Immunohistochemical localization of parathyroid hormone-related protein (PTHrP) and serum PTHrP in normocalcemic patients with oral squamous cell carcinoma.

Cancer cells produce parathyroid hormone-related protein (PTHrP) in the early phase of malignancy development, before hypercalcemia occurs. The relationship between PTHrP and the clinicopathologic features of oral squamous cell carcinoma is poorly understood. We studied 60 patients (43 men, 17 women; mean age, 64.8 +/- 11.2 years) with primary oral squamous cell carcinoma, from whom pretreatment biopsy specimens were obtained. We examined the relationship among immunohistochemical PTHrP expression, serum PTHrP levels, clinical characteristics of the tumor, and histopathologic aspects of the tumor. The mean calcium concentration for the 60 patients was 9.1 +/- 0.4 mg/dl. No patients had laboratory evidence of hypercalcemia before treatment. Six patients had serum levels of C-terminal (C)-PTHrP higher than the normal level of 55.3 pmol/l. There were no significant differences in serum C-PTHrP levels according to TNM stages. Abundant positive immunoreactivity for anti-PTHrP (1-34) antibody was recognized diffusely in the whole cytoplasm of many tumor cells. Anti-PTHrP (38-64) antibody staining tended to localize as small granules in the cytoplasm, especially close to the nuclear periphery. There was no correlation between the serum C-PTHrP concentration and the intensity of either immunostain. The intensity of PTHrP was proportionally related to the degree of differentiation or extent of keratinization (P < 0.05) and the histologic malignancy grade of the tumor (P < 0.05), when using antibody against PTHrP (1-34), but not when using antibody against PTHrP (38-64).
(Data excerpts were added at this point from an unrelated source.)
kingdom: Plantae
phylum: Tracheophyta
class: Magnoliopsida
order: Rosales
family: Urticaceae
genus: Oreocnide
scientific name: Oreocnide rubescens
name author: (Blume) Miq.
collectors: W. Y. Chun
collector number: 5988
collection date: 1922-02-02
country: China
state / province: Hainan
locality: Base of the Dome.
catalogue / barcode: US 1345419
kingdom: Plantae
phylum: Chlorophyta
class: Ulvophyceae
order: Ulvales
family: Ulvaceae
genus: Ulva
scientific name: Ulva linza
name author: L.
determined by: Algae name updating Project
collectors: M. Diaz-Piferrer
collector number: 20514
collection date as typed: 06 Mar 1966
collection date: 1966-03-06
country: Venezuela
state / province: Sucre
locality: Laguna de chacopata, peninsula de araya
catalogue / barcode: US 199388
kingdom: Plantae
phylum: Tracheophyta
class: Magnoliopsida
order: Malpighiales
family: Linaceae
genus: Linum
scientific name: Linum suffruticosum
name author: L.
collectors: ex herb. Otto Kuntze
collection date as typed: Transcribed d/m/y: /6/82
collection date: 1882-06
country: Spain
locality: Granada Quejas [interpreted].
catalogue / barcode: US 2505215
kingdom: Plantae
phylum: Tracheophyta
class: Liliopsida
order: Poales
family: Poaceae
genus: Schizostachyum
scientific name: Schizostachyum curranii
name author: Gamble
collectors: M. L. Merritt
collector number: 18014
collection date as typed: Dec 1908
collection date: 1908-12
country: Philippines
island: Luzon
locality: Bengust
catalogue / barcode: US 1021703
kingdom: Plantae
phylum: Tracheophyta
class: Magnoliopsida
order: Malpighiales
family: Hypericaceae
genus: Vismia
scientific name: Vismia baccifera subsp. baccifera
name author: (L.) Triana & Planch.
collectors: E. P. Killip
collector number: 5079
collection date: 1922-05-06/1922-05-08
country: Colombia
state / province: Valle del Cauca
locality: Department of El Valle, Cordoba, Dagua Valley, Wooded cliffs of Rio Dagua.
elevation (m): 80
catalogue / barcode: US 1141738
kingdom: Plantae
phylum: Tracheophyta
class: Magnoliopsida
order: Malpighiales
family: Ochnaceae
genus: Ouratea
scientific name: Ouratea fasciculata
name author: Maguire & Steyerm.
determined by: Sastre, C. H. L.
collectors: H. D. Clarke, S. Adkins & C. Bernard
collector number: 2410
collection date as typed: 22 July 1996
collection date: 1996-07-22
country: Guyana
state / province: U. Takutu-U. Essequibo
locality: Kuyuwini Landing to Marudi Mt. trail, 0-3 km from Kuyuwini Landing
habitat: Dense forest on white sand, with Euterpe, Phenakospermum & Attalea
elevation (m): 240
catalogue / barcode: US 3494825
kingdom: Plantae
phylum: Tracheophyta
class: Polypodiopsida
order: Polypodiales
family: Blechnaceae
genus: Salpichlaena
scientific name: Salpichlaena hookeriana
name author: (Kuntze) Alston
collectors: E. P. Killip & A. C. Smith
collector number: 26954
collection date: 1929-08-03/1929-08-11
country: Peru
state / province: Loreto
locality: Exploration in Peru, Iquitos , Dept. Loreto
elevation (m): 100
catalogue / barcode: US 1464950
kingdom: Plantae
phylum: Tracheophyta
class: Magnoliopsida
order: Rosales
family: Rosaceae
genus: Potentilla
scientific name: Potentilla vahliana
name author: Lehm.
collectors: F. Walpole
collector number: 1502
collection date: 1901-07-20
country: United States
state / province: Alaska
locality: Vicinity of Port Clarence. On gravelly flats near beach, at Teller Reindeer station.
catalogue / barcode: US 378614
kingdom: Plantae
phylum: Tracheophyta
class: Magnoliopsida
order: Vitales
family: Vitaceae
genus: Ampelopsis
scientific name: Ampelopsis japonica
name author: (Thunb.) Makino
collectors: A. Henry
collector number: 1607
Serum C-PTHrP levels did not correlate with the intensity of cellular PTHrP expression and characteristics of the tumor at the initial patient visit. The fragment that includes PTHrP (1-34) may be involved in the differentiation of oral squamous cell carcinoma. The differences between immunoreactivities may have been due to differing tissue malignancies and the use of different antibodies. The results suggest the need for caution when interpreting immunoreactivities of PTHrP in malignancies.